▶ **Task brief**
List every line of the material below that contains the word "left", copying each such line in full. Matching is case-sensitive.

▶ **Data shown**
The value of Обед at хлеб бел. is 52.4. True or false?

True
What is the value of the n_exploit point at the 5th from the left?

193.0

--

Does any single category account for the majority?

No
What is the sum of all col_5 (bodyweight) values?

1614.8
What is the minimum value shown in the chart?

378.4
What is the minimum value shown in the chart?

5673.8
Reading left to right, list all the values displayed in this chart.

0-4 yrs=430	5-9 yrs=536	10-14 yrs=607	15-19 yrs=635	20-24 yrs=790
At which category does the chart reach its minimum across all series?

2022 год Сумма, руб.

▶ **Task response**
What is the value of the n_exploit point at the 5th from the left?
Reading left to right, list all the values displayed in this chart.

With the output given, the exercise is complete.